In order to compute CWT, we used the WaveletComp package [42]. We then averaged the result of the five consecutive days in the time/period domain over one circadian day both for the two representative animals (Fig 6D) and for the population(Fig 6E).
As suggested by the slow oscillations of the mean position (Fig 6A), we observe peaks in power corresponding to high-period (12 h and 24 h) rhythms. In addition, a large amount of signal is detected for low-period (around 60 s) events – likely corresponding to the position of animals walking along (back and forward) their tubes in a very paced manner.

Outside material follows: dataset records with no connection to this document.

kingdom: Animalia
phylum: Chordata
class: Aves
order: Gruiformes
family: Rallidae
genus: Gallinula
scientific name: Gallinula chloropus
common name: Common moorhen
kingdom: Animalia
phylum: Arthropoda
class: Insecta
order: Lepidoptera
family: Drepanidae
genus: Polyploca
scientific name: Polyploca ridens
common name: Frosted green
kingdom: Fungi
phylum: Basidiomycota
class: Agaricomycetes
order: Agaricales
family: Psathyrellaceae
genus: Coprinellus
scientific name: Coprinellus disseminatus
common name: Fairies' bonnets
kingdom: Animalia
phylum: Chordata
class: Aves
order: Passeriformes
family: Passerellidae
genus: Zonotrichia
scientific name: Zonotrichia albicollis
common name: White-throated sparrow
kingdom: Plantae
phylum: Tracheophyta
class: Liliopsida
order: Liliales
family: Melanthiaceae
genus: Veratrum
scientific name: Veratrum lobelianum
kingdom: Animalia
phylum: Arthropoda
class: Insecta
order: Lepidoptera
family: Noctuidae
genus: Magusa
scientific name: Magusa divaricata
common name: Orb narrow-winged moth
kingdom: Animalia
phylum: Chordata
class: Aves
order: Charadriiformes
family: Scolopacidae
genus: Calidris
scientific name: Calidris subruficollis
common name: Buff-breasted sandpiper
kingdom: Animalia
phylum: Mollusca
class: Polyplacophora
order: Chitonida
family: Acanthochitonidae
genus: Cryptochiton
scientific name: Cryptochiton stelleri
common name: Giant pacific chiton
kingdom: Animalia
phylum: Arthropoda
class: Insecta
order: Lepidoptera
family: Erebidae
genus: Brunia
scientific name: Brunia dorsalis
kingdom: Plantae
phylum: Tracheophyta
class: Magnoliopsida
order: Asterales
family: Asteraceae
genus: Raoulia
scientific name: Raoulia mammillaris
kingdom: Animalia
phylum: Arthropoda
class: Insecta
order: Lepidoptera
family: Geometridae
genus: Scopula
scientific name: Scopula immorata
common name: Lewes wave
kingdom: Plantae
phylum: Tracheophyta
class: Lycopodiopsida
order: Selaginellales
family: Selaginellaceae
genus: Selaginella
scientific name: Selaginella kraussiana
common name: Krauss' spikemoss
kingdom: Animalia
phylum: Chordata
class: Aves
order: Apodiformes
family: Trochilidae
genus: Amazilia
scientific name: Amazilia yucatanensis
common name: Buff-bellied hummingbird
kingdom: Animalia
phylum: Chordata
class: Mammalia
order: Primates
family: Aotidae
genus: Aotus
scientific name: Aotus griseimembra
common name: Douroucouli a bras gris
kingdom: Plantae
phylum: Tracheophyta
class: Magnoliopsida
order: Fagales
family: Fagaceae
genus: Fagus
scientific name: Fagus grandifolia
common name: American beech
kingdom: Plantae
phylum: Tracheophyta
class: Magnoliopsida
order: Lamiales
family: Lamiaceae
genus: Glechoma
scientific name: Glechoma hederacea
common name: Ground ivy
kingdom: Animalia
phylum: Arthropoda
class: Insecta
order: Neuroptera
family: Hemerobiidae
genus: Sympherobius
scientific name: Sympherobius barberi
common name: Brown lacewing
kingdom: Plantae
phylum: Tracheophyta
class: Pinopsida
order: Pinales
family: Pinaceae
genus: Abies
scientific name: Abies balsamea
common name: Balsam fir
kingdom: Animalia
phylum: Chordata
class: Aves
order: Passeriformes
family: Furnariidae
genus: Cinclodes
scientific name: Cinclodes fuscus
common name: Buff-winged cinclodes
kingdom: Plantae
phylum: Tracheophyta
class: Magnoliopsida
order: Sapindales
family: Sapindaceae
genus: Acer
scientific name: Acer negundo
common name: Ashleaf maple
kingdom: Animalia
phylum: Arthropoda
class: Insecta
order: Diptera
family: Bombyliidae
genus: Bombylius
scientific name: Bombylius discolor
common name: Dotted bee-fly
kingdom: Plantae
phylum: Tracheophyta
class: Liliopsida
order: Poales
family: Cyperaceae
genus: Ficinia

Interestingly, in females, this low period pace appears to be frequency modulated during the L phase, suggesting a slower walking speed around ZT6 h. In contrast, males display only a high-frequency rhythm around the phase transitions (L to D and D to L). Surprisingly, the peak of high-frequency rhythm implies a faster pace in males (approximately 60 s) than in females (approximately 120 s) – indicating that, when active, males walk faster than females.
This non-exhaustive proof of principle illustrates how analysis of behavioural data can be taken further by adapting the wide range of numerical tools already available in the R ecosystem.
Availability and Future Directions
All packages in the rethomics framework are available under the terms of the GPLv3 license and listed at https://github.com/rethomics/. Extensive installation instructions, as well as reproducible demos and tutorials, are available at https://rethomics.github.io/. All packages are continuously integrated and unit tested on several versions of R to minimise the risk of present and future issues.
Several users, in different research groups, have already adopted and are contributing to the future development framework. Several new packages in the rethomics framework are currently envisaged. They include utilities to input new behaviour tracking methods and analyse multi-animal interactions.
Acknowledgements
We would like to thank people who have directly or indirectly contributed to the this manuscript. In particular, Han Kim, for his invaluable comments on the early versions of rethomics and his dedicated contribution to the tutorials; Maite Ogueta and Ralf Stanewsky, for making the DAMS results data available; Alice French, Hannah Jones, Diana Bicazan and Florencia Fernandez-Chiappe for their comments as early users; Marcus Ghosh and Tara Kane for their feedback on the manuscript; Brenna Williams, for her help to support multi-beam DAMS; Patrick Krätschmer, for his time discussing the conceptual framework.